(Dataset rows)
§ §

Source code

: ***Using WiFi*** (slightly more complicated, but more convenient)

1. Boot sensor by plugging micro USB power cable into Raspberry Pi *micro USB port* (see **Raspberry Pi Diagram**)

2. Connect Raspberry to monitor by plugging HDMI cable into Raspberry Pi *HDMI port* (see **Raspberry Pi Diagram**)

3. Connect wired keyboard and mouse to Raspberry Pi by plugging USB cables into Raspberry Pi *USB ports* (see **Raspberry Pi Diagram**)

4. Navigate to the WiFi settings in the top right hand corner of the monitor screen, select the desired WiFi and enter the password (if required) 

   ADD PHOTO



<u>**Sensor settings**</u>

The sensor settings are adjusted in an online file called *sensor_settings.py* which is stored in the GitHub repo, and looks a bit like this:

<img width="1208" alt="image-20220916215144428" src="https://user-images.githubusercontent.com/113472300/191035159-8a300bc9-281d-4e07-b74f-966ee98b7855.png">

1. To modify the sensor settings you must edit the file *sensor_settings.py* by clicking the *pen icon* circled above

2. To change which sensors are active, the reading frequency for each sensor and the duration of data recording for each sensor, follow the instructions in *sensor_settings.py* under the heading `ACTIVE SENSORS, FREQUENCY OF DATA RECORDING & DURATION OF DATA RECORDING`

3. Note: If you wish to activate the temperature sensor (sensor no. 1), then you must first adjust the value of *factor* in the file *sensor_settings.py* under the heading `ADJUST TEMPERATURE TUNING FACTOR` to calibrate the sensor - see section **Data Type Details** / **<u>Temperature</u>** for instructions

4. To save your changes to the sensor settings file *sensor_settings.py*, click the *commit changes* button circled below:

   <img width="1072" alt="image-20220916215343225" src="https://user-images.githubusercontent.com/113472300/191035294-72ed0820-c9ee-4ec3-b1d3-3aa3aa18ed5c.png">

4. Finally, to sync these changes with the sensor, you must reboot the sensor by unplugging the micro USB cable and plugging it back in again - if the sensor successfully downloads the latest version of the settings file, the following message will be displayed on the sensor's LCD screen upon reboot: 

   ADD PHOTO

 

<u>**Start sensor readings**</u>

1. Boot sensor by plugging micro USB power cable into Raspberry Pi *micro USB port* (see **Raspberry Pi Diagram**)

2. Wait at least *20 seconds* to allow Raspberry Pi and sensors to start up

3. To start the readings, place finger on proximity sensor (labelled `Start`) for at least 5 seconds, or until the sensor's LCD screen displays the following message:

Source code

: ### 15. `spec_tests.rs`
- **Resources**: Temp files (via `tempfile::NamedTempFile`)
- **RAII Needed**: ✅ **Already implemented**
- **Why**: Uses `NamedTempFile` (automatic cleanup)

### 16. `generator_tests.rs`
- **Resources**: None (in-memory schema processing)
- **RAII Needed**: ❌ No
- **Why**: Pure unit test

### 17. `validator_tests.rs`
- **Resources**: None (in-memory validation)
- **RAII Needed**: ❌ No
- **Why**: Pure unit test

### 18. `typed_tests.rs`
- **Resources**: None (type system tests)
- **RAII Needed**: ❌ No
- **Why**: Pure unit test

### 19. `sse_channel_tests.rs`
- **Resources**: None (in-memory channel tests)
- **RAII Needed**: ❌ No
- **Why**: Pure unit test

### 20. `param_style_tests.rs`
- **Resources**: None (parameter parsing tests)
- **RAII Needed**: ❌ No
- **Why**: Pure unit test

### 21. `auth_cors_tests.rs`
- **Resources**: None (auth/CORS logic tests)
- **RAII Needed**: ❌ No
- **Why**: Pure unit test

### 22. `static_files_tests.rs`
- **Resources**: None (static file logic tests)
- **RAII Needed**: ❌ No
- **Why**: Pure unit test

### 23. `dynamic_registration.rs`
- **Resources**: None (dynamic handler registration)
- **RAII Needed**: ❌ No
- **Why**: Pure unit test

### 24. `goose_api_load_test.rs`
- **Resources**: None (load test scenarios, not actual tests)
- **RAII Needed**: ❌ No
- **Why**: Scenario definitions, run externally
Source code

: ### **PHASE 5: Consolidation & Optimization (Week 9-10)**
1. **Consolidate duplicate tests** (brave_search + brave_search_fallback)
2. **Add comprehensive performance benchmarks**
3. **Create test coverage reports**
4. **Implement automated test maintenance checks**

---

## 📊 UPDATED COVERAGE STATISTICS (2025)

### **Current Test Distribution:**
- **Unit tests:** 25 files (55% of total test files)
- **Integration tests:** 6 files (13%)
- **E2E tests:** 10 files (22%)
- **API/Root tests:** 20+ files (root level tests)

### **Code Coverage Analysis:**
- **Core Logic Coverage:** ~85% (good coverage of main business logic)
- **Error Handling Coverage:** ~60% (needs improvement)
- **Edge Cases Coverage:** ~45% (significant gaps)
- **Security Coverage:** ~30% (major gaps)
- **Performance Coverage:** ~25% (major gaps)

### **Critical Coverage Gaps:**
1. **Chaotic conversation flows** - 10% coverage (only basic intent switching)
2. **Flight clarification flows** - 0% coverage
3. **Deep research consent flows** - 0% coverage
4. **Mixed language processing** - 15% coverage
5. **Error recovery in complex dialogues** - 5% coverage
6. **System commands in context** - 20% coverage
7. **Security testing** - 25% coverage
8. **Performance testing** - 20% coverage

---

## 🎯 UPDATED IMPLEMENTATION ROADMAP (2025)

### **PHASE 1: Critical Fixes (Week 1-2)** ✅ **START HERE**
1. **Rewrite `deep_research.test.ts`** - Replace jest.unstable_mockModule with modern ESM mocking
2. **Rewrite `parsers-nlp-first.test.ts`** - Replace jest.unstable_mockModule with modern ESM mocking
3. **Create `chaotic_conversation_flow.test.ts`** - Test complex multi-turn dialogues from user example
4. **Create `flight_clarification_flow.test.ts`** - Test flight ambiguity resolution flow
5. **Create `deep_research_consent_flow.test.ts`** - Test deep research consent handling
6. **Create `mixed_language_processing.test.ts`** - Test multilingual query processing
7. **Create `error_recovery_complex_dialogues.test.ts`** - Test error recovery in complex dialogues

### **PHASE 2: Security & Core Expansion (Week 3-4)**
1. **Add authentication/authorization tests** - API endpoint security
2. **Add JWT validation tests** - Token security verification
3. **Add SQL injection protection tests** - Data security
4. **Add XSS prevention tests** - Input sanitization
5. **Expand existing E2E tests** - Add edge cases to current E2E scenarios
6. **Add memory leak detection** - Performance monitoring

§ §

**Description of the task**
Put every line from all the rows above into a JSON list of strings, one string per line, leaving out blank lines.

**Task solution**
[
  "Source code",
  ": ***Using WiFi*** (slightly more complicated, but more convenient)",
  "1. Boot sensor by plugging micro USB power cable into Raspberry Pi *micro USB port* (see **Raspberry Pi Diagram**)",
  "2. Connect Raspberry to monitor by plugging HDMI cable into Raspberry Pi *HDMI port* (see **Raspberry Pi Diagram**)",
  "3. Connect wired keyboard and mouse to Raspberry Pi by plugging USB cables into Raspberry Pi *USB ports* (see **Raspberry Pi Diagram**)",
  "4. Navigate to the WiFi settings in the top right hand corner of the monitor screen, select the desired WiFi and enter the password (if required) ",
  "   ADD PHOTO",
  "<u>**Sensor settings**</u>",
  "The sensor settings are adjusted in an online file called *sensor_settings.py* which is stored in the GitHub repo, and looks a bit like this:",
  "<img width=\"1208\" alt=\"image-20220916215144428\" src=\"https://user-images.githubusercontent.com/113472300/191035159-8a300bc9-281d-4e07-b74f-966ee98b7855.png\">",
  "1. To modify the sensor settings you must edit the file *sensor_settings.py* by clicking the *pen icon* circled above",
  "2. To change which sensors are active, the reading frequency for each sensor and the duration of data recording for each sensor, follow the instructions in *sensor_settings.py* under the heading `ACTIVE SENSORS, FREQUENCY OF DATA RECORDING & DURATION OF DATA RECORDING`",
  "3. Note: If you wish to activate the temperature sensor (sensor no. 1), then you must first adjust the value of *factor* in the file *sensor_settings.py* under the heading `ADJUST TEMPERATURE TUNING FACTOR` to calibrate the sensor - see section **Data Type Details** / **<u>Temperature</u>** for instructions",
  "4. To save your changes to the sensor settings file *sensor_settings.py*, click the *commit changes* button circled below:",
  "   <img width=\"1072\" alt=\"image-20220916215343225\" src=\"https://user-images.githubusercontent.com/113472300/191035294-72ed0820-c9ee-4ec3-b1d3-3aa3aa18ed5c.png\">",
  "4. Finally, to sync these changes with the sensor, you must reboot the sensor by unplugging the micro USB cable and plugging it back in again - if the sensor successfully downloads the latest version of the settings file, the following message will be displayed on the sensor's LCD screen upon reboot: ",
  "   ADD PHOTO",
  "<u>**Start sensor readings**</u>",
  "1. Boot sensor by plugging micro USB power cable into Raspberry Pi *micro USB port* (see **Raspberry Pi Diagram**)",
  "2. Wait at least *20 seconds* to allow Raspberry Pi and sensors to start up",
  "3. To start the readings, place finger on proximity sensor (labelled `Start`) for at least 5 seconds, or until the sensor's LCD screen displays the following message:",
  "Source code",
  ": ### 15. `spec_tests.rs`",
  "- **Resources**: Temp files (via `tempfile::NamedTempFile`)",
  "- **RAII Needed**: ✅ **Already implemented**",
  "- **Why**: Uses `NamedTempFile` (automatic cleanup)",
  "### 16. `generator_tests.rs`",
  "- **Resources**: None (in-memory schema processing)",
  "- **RAII Needed**: ❌ No",
  "- **Why**: Pure unit test",
  "### 17. `validator_tests.rs`",
  "- **Resources**: None (in-memory validation)",
  "- **RAII Needed**: ❌ No",
  "- **Why**: Pure unit test",
  "### 18. `typed_tests.rs`",
  "- **Resources**: None (type system tests)",
  "- **RAII Needed**: ❌ No",
  "- **Why**: Pure unit test",
  "### 19. `sse_channel_tests.rs`",
  "- **Resources**: None (in-memory channel tests)",
  "- **RAII Needed**: ❌ No",
  "- **Why**: Pure unit test",
  "### 20. `param_style_tests.rs`",
  "- **Resources**: None (parameter parsing tests)",
  "- **RAII Needed**: ❌ No",
  "- **Why**: Pure unit test",
  "### 21. `auth_cors_tests.rs`",
  "- **Resources**: None (auth/CORS logic tests)",
  "- **RAII Needed**: ❌ No",
  "- **Why**: Pure unit test",
  "### 22. `static_files_tests.rs`",
  "- **Resources**: None (static file logic tests)",
  "- **RAII Needed**: ❌ No",
  "- **Why**: Pure unit test",
  "### 23. `dynamic_registration.rs`",
  "- **Resources**: None (dynamic handler registration)",
  "- **RAII Needed**: ❌ No",
  "- **Why**: Pure unit test",
  "### 24. `goose_api_load_test.rs`",
  "- **Resources**: None (load test scenarios, not actual tests)",
  "- **RAII Needed**: ❌ No",
  "- **Why**: Scenario definitions, run externally",
  "Source code",
  ": ### **PHASE 5: Consolidation & Optimization (Week 9-10)**",
  "1. **Consolidate duplicate tests** (brave_search + brave_search_fallback)",
  "2. **Add comprehensive performance benchmarks**",
  "3. **Create test coverage reports**",
  "4. **Implement automated test maintenance checks**",
  "---",
  "## 📊 UPDATED COVERAGE STATISTICS (2025)",
  "### **Current Test Distribution:**",
  "- **Unit tests:** 25 files (55% of total test files)",
  "- **Integration tests:** 6 files (13%)",
  "- **E2E tests:** 10 files (22%)",
  "- **API/Root tests:** 20+ files (root level tests)",
  "### **Code Coverage Analysis:**",
  "- **Core Logic Coverage:** ~85% (good coverage of main business logic)",
  "- **Error Handling Coverage:** ~60% (needs improvement)",
  "- **Edge Cases Coverage:** ~45% (significant gaps)",
  "- **Security Coverage:** ~30% (major gaps)",
  "- **Performance Coverage:** ~25% (major gaps)",
  "### **Critical Coverage Gaps:**",
  "1. **Chaotic conversation flows** - 10% coverage (only basic intent switching)",
  "2. **Flight clarification flows** - 0% coverage",
  "3. **Deep research consent flows** - 0% coverage",
  "4. **Mixed language processing** - 15% coverage",
  "5. **Error recovery in complex dialogues** - 5% coverage",
  "6. **System commands in context** - 20% coverage",
  "7. **Security testing** - 25% coverage",
  "8. **Performance testing** - 20% coverage",
  "---",
  "## 🎯 UPDATED IMPLEMENTATION ROADMAP (2025)",
  "### **PHASE 1: Critical Fixes (Week 1-2)** ✅ **START HERE**",
  "1. **Rewrite `deep_research.test.ts`** - Replace jest.unstable_mockModule with modern ESM mocking",
  "2. **Rewrite `parsers-nlp-first.test.ts`** - Replace jest.unstable_mockModule with modern ESM mocking",
  "3. **Create `chaotic_conversation_flow.test.ts`** - Test complex multi-turn dialogues from user example",
  "4. **Create `flight_clarification_flow.test.ts`** - Test flight ambiguity resolution flow",
  "5. **Create `deep_research_consent_flow.test.ts`** - Test deep research consent handling",
  "6. **Create `mixed_language_processing.test.ts`** - Test multilingual query processing",
  "7. **Create `error_recovery_complex_dialogues.test.ts`** - Test error recovery in complex dialogues",
  "### **PHASE 2: Security & Core Expansion (Week 3-4)**",
  "1. **Add authentication/authorization tests** - API endpoint security",
  "2. **Add JWT validation tests** - Token security verification",
  "3. **Add SQL injection protection tests** - Data security",
  "4. **Add XSS prevention tests** - Input sanitization",
  "5. **Expand existing E2E tests** - Add edge cases to current E2E scenarios",
  "6. **Add memory leak detection** - Performance monitoring"
]